The extruder melted thousands of tiny black pellets into a viscous goo. A hissing, linebacker-sized machine, one of 12 just like it in this Oxnard warehouse, shaped it into a puck-sized “biscuit” of plastic. A press stamped it into a thin, etched disc and shaved off the rough edges, while a second arm shot down and slapped it with a paper sticker.
When the machine finished its handiwork, one hard rock fan somewhere in the world would have a pristine new copy of “Van Halen II.” “We’re essentially making a waffle here,” said Rick Hashimoto, owner of the new Fidelity Record Pressing , as he tapped his custom replica of a decades-old SMT vinyl press last week. This Van Halen LP was one of hundreds that would be boxed up and shipped out on the first day that Fidelity was open to the public.

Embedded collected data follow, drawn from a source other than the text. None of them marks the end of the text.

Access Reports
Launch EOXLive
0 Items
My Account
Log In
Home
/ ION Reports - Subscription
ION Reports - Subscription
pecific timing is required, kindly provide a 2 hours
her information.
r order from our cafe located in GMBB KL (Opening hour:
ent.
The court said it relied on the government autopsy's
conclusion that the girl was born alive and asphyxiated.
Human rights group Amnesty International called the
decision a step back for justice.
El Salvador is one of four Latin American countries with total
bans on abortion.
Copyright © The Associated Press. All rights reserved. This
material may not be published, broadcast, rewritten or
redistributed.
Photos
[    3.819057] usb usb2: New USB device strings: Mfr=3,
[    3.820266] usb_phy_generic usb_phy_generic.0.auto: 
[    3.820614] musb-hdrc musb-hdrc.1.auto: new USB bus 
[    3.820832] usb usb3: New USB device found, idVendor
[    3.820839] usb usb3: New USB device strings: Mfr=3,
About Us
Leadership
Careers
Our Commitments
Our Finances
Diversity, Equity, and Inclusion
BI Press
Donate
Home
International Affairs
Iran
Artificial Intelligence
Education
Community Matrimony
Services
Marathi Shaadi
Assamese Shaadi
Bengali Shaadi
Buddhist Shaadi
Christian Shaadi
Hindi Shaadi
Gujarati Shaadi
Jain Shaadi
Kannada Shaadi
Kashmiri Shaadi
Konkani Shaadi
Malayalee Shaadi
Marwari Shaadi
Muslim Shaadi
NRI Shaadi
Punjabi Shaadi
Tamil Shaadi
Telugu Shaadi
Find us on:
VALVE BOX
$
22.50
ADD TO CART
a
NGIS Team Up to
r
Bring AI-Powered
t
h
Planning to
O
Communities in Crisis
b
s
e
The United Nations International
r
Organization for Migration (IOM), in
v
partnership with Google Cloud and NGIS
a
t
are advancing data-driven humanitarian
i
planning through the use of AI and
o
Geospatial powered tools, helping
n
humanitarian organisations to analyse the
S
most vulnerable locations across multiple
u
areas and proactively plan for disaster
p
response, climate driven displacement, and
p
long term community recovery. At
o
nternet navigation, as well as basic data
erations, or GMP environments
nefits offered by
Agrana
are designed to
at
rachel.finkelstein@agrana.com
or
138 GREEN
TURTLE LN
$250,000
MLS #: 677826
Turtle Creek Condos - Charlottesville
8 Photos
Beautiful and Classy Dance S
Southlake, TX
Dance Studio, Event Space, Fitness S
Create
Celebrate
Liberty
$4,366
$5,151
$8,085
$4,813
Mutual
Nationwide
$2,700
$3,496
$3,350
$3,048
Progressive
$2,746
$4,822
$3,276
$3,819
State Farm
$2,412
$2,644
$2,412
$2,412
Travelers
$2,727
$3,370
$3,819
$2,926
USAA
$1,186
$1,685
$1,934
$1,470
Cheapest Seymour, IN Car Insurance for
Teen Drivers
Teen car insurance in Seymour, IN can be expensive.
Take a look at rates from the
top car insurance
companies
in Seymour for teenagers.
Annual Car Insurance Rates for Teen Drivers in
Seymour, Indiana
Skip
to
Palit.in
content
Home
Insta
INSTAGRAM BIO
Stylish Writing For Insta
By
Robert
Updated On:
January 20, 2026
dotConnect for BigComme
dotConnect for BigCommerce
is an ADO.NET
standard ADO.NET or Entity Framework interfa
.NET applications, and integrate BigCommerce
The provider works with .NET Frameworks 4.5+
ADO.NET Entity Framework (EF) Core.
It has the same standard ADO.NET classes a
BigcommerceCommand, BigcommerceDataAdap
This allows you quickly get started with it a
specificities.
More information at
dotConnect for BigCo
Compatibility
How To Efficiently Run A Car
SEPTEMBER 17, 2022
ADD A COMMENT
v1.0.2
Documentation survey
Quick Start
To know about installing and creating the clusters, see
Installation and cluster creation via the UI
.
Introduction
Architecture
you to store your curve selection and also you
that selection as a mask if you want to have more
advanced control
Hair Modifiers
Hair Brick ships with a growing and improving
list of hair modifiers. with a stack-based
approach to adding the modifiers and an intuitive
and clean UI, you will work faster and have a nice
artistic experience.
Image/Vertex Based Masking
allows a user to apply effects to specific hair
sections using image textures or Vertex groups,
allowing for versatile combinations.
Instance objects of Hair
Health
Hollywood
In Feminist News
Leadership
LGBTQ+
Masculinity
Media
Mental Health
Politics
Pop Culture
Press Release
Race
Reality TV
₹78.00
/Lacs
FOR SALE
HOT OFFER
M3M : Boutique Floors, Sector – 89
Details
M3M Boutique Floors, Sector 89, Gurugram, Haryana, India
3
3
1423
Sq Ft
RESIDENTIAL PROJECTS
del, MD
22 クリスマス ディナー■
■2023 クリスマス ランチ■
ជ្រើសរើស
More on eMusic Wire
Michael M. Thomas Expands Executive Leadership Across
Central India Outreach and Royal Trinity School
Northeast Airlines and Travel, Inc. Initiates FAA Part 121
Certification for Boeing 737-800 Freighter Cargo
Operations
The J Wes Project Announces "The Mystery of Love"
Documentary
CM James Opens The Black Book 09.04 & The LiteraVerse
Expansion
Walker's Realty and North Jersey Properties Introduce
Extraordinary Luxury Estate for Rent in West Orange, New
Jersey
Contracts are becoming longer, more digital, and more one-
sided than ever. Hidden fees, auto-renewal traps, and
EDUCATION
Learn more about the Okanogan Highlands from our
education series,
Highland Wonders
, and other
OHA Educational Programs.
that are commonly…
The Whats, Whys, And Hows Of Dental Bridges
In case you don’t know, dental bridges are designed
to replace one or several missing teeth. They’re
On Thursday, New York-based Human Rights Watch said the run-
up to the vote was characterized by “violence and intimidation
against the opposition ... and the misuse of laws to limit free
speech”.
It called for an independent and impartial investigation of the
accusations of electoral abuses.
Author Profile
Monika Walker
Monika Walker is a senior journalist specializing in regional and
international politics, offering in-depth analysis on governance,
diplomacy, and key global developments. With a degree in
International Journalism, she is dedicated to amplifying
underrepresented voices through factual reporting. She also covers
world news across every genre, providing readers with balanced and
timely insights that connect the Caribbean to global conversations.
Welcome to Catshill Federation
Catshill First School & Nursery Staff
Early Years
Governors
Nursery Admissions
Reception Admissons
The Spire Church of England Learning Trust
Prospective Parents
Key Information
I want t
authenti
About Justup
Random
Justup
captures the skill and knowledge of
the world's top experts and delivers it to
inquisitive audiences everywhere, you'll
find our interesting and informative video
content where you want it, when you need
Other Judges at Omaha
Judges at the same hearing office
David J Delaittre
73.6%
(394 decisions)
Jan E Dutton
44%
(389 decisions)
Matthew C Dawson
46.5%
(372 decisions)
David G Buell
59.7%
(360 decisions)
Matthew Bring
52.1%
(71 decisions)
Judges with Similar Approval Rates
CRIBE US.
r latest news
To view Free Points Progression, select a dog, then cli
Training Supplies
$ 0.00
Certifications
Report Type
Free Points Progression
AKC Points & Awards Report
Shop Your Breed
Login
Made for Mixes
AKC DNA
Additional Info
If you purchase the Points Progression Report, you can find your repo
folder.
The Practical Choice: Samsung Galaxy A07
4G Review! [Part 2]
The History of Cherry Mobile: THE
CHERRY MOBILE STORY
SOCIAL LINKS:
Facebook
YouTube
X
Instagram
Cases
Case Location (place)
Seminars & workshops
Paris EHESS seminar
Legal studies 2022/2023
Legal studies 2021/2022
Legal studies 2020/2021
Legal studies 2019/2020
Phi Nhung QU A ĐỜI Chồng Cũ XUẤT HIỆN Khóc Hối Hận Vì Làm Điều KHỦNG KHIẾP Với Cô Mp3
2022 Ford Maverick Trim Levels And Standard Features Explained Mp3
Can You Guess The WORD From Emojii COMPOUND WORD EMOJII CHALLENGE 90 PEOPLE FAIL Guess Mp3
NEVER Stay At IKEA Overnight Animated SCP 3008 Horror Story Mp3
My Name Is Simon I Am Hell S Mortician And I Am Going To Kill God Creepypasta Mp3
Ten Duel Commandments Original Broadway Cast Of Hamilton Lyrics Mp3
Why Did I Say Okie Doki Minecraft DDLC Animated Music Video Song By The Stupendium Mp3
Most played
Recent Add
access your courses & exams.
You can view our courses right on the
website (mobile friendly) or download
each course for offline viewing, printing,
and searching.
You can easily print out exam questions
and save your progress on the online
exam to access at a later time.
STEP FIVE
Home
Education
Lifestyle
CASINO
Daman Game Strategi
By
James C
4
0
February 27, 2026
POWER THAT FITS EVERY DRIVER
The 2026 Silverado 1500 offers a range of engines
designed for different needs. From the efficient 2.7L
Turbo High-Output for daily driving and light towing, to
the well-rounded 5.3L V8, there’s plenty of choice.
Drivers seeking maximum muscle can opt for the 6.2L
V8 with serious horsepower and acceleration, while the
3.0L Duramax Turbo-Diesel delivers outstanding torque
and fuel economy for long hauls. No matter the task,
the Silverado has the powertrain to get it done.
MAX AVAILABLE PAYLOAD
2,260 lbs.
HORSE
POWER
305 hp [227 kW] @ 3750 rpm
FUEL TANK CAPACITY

The plant’s family of founders — two generations of Hashimotos who’ve endured vinyl bust-and-boom cycles — believe it’s the first major plant to open in California in decades (a much smaller boutique press, Onyx, opened in Arcadia in 2023). Their investment is a big bet that the vinyl revival of the last decade-plus will remain a formidable part of music consumption. To meet the new demand, a very old-fashioned fixture of SoCal’s music economy is firing back up.
“This is pretty much a brand-new version of the same press I used in the ’70s,” Hashimoto said. “It’s more or less how we’ve made records for 70 years.” Vinyl, while no threat to surpass streaming.